Excerpt start

Well, I’ll start with the summer milk. When the Jerseys are on grass and eating all kinds of different things their milk becomes very, very yellow, like almost golden colored and it makes just beautiful cheese. For aged cheeses, summer milk makes a wonderfully flavorful cheese. And that’s where you will get a lot of terroir. We can taste the difference between one of our cheeses and someone else’s cheeses. Not that it’s better, it’s just distinctive.
When they come off grass in the fall and go on hay, the butterfat content of the milk just skyrockets overnight (in the spring it drops). If we could do it the best way, in the winter we would only make the washed rind cheeses that love cream in the middle, cause we don’t standardize we just use whatever milk is coming in. So the winter cheeses are much creamier and richer. It’s actually hard to make some of the cheeses we love to make in the winter because there is too much butterfat in the milk.
Do you make any bloomy rind cheeses?
No. Our cave — which we built ourselves and is really just a bunker that we put a hill on top of — [pauses] but we have so many different kinds of cheeses in there (including blue cheese) that we are almost positive that a bloomy rind would just get overwhelmed. You need some place that’s safe for them. We had an intern who tried to make some bloomy rinds and age them upstairs, not in the cave with the other cheeses. And they were good, they were very good, but we can’t produce them regularly.

Excerpt end
Records to process start

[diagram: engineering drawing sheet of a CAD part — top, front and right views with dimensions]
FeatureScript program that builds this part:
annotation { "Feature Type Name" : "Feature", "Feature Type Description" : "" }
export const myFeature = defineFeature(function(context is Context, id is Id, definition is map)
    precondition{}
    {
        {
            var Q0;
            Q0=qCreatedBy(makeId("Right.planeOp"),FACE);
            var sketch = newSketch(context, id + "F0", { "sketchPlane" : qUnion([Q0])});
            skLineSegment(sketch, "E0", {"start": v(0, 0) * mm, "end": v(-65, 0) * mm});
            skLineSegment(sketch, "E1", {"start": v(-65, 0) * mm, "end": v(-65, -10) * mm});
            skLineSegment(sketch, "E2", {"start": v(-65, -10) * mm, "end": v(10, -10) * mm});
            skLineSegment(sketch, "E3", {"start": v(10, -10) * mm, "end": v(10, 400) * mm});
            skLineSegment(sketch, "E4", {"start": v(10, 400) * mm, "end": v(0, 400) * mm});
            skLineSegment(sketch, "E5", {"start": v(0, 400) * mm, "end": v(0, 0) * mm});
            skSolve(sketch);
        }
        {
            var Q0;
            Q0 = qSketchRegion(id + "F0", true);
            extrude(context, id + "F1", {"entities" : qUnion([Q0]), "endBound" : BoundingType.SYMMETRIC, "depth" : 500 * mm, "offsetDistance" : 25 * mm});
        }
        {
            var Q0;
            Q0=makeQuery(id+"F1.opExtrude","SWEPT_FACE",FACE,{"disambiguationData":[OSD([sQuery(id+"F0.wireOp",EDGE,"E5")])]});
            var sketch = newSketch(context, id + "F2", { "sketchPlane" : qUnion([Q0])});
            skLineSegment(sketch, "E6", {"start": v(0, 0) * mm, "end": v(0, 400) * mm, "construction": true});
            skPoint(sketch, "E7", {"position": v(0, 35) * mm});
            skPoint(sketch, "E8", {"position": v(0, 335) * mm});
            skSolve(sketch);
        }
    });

Records to process end

### What to work on:
a) Reproduce the part of the cheese excerpt that runs from "No. Our cave" to "produce them regularly.", without changing a word.
b) Output all of the Collected data entries as a JSON list of strings. Give one string per line and skip blank lines.
The cheese excerpt and the entries have no connection to each other.

### Answers:
a)
No. Our cave — which we built ourselves and is really just a bunker that we put a hill on top of — [pauses] but we have so many different kinds of cheeses in there (including blue cheese) that we are almost positive that a bloomy rind would just get overwhelmed. You need some place that’s safe for them. We had an intern who tried to make some bloomy rinds and age them upstairs, not in the cave with the other cheeses. And they were good, they were very good, but we can’t produce them regularly.

b)
[
  "[diagram: engineering drawing sheet of a CAD part — top, front and right views with dimensions]",
  "FeatureScript program that builds this part:",
  "annotation { \"Feature Type Name\" : \"Feature\", \"Feature Type Description\" : \"\" }",
  "export const myFeature = defineFeature(function(context is Context, id is Id, definition is map)",
  "    precondition{}",
  "    {",
  "        {",
  "            var Q0;",
  "            Q0=qCreatedBy(makeId(\"Right.planeOp\"),FACE);",
  "            var sketch = newSketch(context, id + \"F0\", { \"sketchPlane\" : qUnion([Q0])});",
  "            skLineSegment(sketch, \"E0\", {\"start\": v(0, 0) * mm, \"end\": v(-65, 0) * mm});",
  "            skLineSegment(sketch, \"E1\", {\"start\": v(-65, 0) * mm, \"end\": v(-65, -10) * mm});",
  "            skLineSegment(sketch, \"E2\", {\"start\": v(-65, -10) * mm, \"end\": v(10, -10) * mm});",
  "            skLineSegment(sketch, \"E3\", {\"start\": v(10, -10) * mm, \"end\": v(10, 400) * mm});",
  "            skLineSegment(sketch, \"E4\", {\"start\": v(10, 400) * mm, \"end\": v(0, 400) * mm});",
  "            skLineSegment(sketch, \"E5\", {\"start\": v(0, 400) * mm, \"end\": v(0, 0) * mm});",
  "            skSolve(sketch);",
  "        }",
  "        {",
  "            var Q0;",
  "            Q0 = qSketchRegion(id + \"F0\", true);",
  "            extrude(context, id + \"F1\", {\"entities\" : qUnion([Q0]), \"endBound\" : BoundingType.SYMMETRIC, \"depth\" : 500 * mm, \"offsetDistance\" : 25 * mm});",
  "        }",
  "        {",
  "            var Q0;",
  "            Q0=makeQuery(id+\"F1.opExtrude\",\"SWEPT_FACE\",FACE,{\"disambiguationData\":[OSD([sQuery(id+\"F0.wireOp\",EDGE,\"E5\")])]});",
  "            var sketch = newSketch(context, id + \"F2\", { \"sketchPlane\" : qUnion([Q0])});",
  "            skLineSegment(sketch, \"E6\", {\"start\": v(0, 0) * mm, \"end\": v(0, 400) * mm, \"construction\": true});",
  "            skPoint(sketch, \"E7\", {\"position\": v(0, 35) * mm});",
  "            skPoint(sketch, \"E8\", {\"position\": v(0, 335) * mm});",
  "            skSolve(sketch);",
  "        }",
  "    });"
]